▶ _Data entries_:
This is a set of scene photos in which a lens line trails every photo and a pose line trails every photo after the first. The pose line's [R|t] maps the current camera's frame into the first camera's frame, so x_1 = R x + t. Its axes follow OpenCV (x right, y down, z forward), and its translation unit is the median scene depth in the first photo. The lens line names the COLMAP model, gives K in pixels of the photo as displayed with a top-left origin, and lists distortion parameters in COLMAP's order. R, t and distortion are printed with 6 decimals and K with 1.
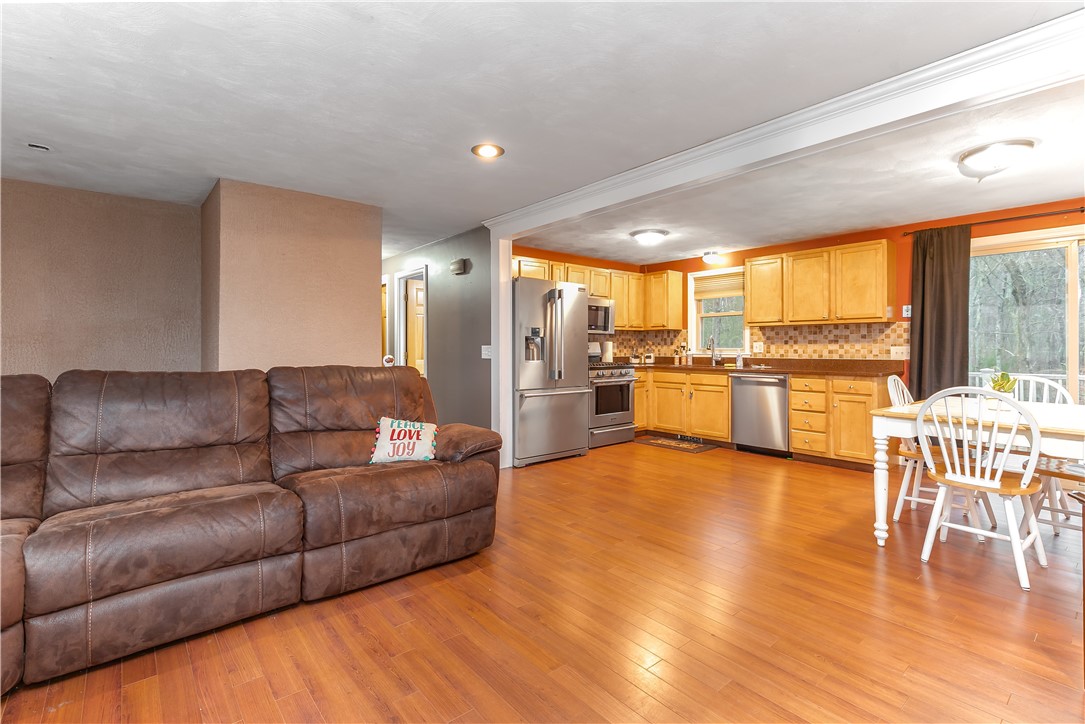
lens RADIAL K [[498.3, 0, 543.5], [0, 498.3, 343.0], [0, 0, 1]] dist [0.008482, -0.001948]
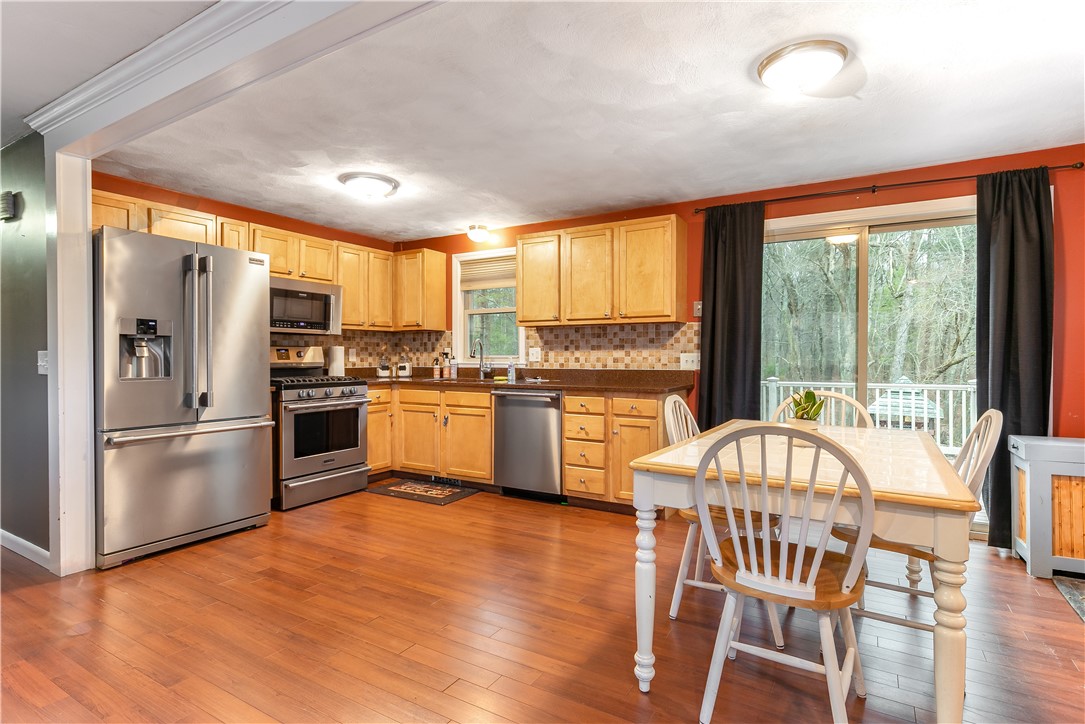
lens RADIAL K [[545.9, 0, 543.1], [0, 545.9, 360.4], [0, 0, 1]] dist [0.004578, -0.000684]
pose [[0.944123, -0.002712, 0.329582, 0.202541], [-0.002996, 0.999854, 0.016810, 0.004317], [-0.329580, -0.016858, 0.943977, 0.253417]]
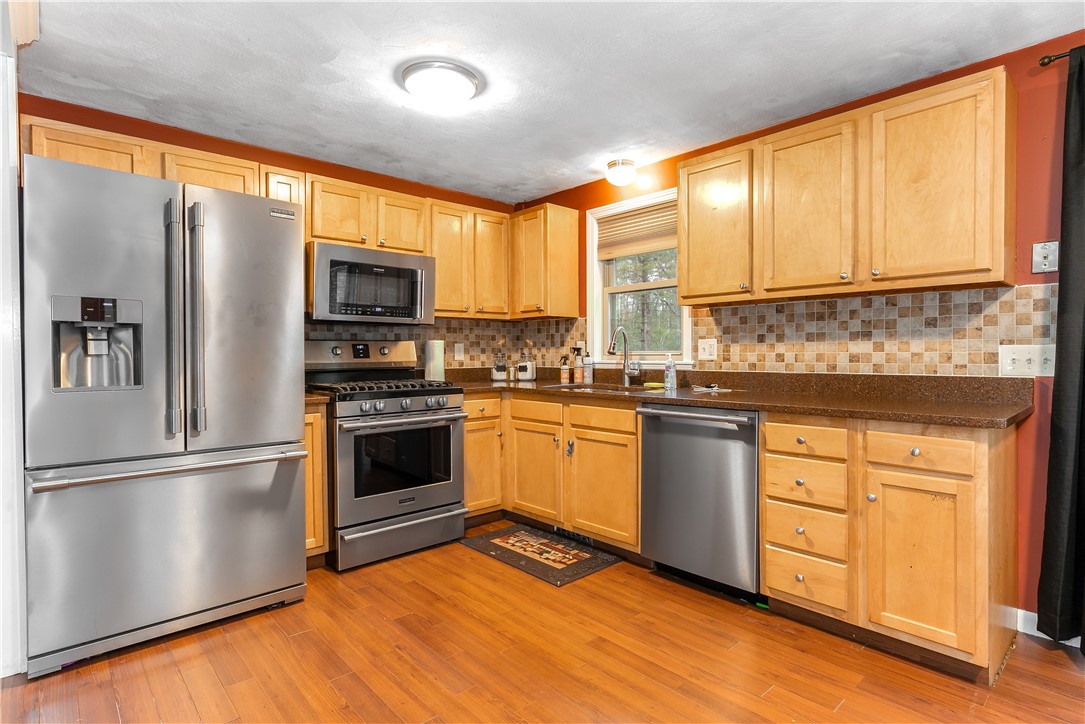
lens RADIAL K [[558.8, 0, 545.3], [0, 558.8, 360.4], [0, 0, 1]] dist [0.003641, -0.000442]
pose [[0.998875, -0.005144, 0.047132, 0.294881], [0.004094, 0.999742, 0.022341, 0.007798], [-0.047235, -0.022122, 0.998639, 0.551078]]
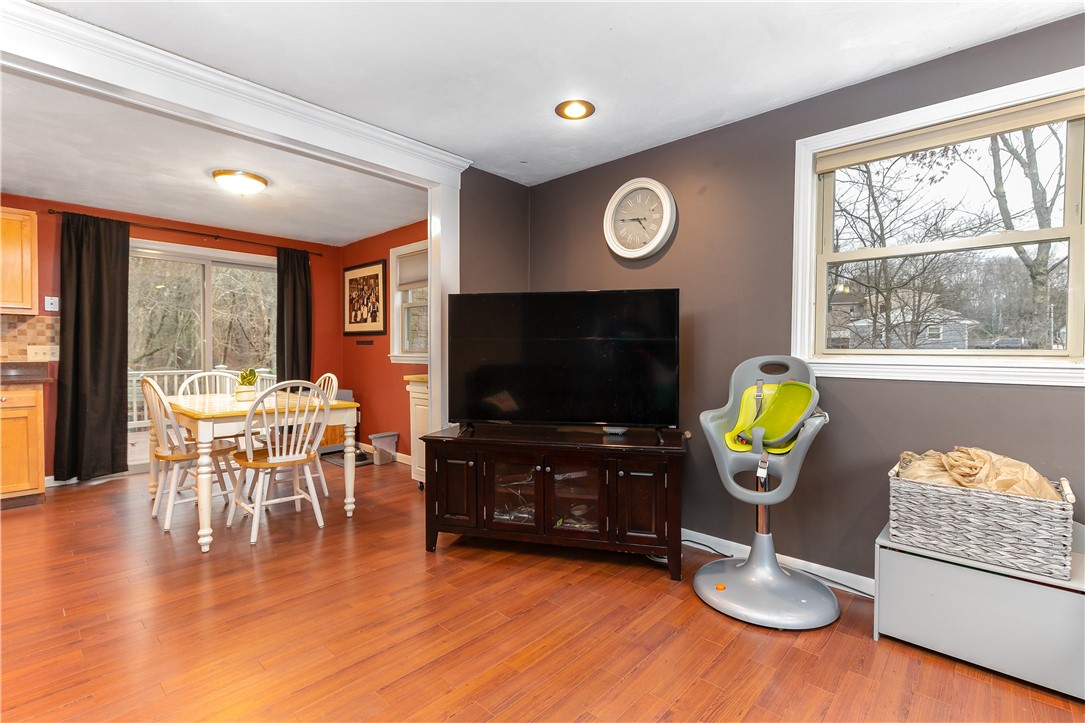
lens RADIAL K [[498.3, 0, 548.0], [0, 498.3, 360.4], [0, 0, 1]] dist [0.008482, -0.001948]
pose [[-0.120483, -0.021568, 0.992481, -0.209492], [-0.015788, 0.999679, 0.019808, 0.001690], [-0.992590, -0.013283, -0.120785, 0.263064]]
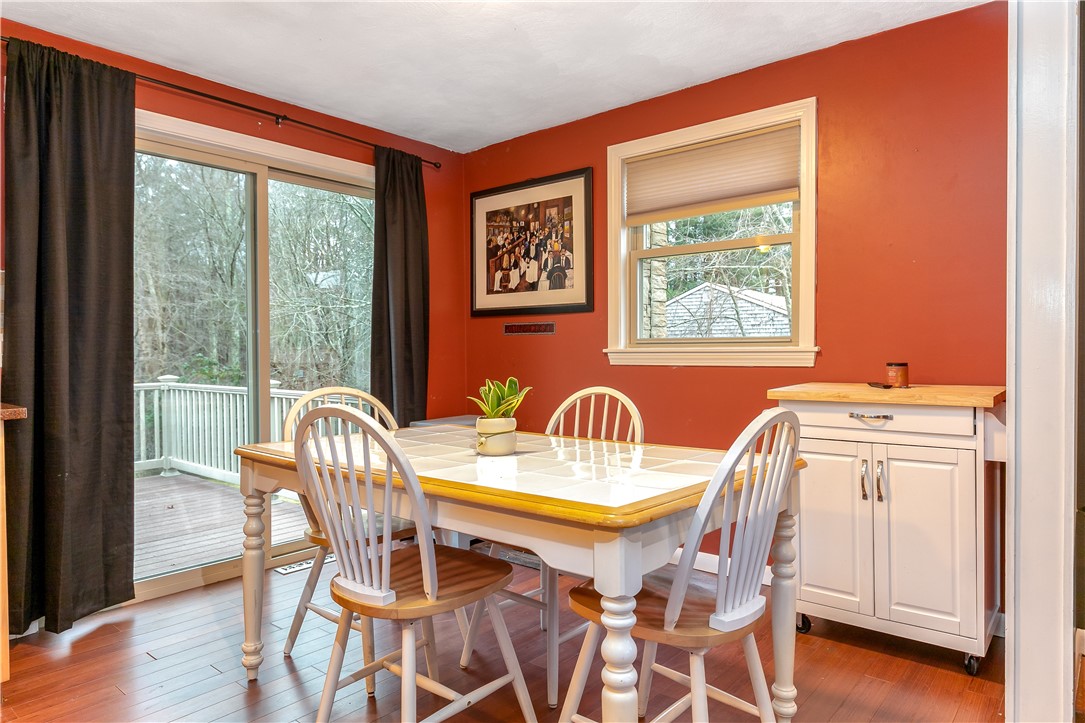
lens RADIAL K [[663.8, 0, 538.7], [0, 663.8, 360.7], [0, 0, 1]] dist [0.004456, 0.003155]
pose [[-0.165555, -0.015900, 0.986072, 0.151829], [-0.003386, 0.999873, 0.015554, 0.017482], [-0.986195, -0.000764, -0.165588, 0.650663]]
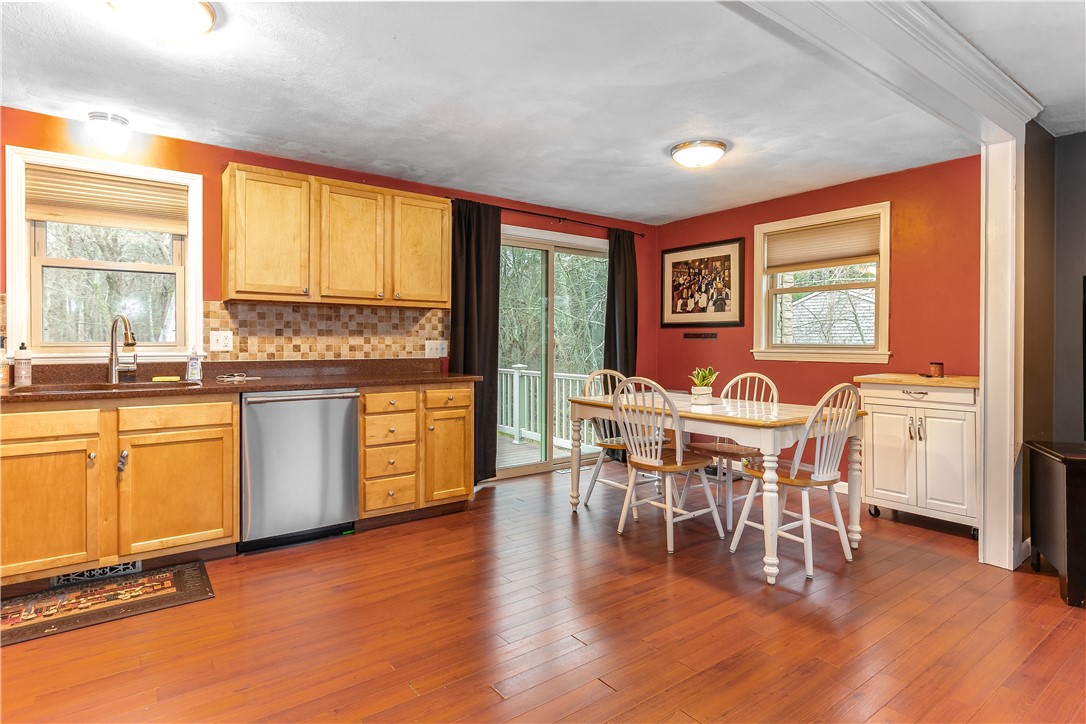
lens RADIAL K [[559.3, 0, 544.3], [0, 559.3, 345.7], [0, 0, 1]] dist [0.003641, -0.000442]
pose [[0.060749, -0.008918, 0.998113, -0.149709], [-0.013517, 0.999861, 0.009756, 0.004061], [-0.998062, -0.014084, 0.060620, 0.762827]]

▶ _What you are asked to do_:
Reproduce all the data as it stands. The pictures are not part of the copy.

▶ _Exercise response_:
This is a set of scene photos in which a lens line trails every photo and a pose line trails every photo after the first. The pose line's [R|t] maps the current camera's frame into the first camera's frame, so x_1 = R x + t. Its axes follow OpenCV (x right, y down, z forward), and its translation unit is the median scene depth in the first photo. The lens line names the COLMAP model, gives K in pixels of the photo as displayed with a top-left origin, and lists distortion parameters in COLMAP's order. R, t and distortion are printed with 6 decimals and K with 1.
lens RADIAL K [[498.3, 0, 543.5], [0, 498.3, 343.0], [0, 0, 1]] dist [0.008482, -0.001948]
lens RADIAL K [[545.9, 0, 543.1], [0, 545.9, 360.4], [0, 0, 1]] dist [0.004578, -0.000684]
pose [[0.944123, -0.002712, 0.329582, 0.202541], [-0.002996, 0.999854, 0.016810, 0.004317], [-0.329580, -0.016858, 0.943977, 0.253417]]
lens RADIAL K [[558.8, 0, 545.3], [0, 558.8, 360.4], [0, 0, 1]] dist [0.003641, -0.000442]
pose [[0.998875, -0.005144, 0.047132, 0.294881], [0.004094, 0.999742, 0.022341, 0.007798], [-0.047235, -0.022122, 0.998639, 0.551078]]
lens RADIAL K [[498.3, 0, 548.0], [0, 498.3, 360.4], [0, 0, 1]] dist [0.008482, -0.001948]
pose [[-0.120483, -0.021568, 0.992481, -0.209492], [-0.015788, 0.999679, 0.019808, 0.001690], [-0.992590, -0.013283, -0.120785, 0.263064]]
lens RADIAL K [[663.8, 0, 538.7], [0, 663.8, 360.7], [0, 0, 1]] dist [0.004456, 0.003155]
pose [[-0.165555, -0.015900, 0.986072, 0.151829], [-0.003386, 0.999873, 0.015554, 0.017482], [-0.986195, -0.000764, -0.165588, 0.650663]]
lens RADIAL K [[559.3, 0, 544.3], [0, 559.3, 345.7], [0, 0, 1]] dist [0.003641, -0.000442]
pose [[0.060749, -0.008918, 0.998113, -0.149709], [-0.013517, 0.999861, 0.009756, 0.004061], [-0.998062, -0.014084, 0.060620, 0.762827]]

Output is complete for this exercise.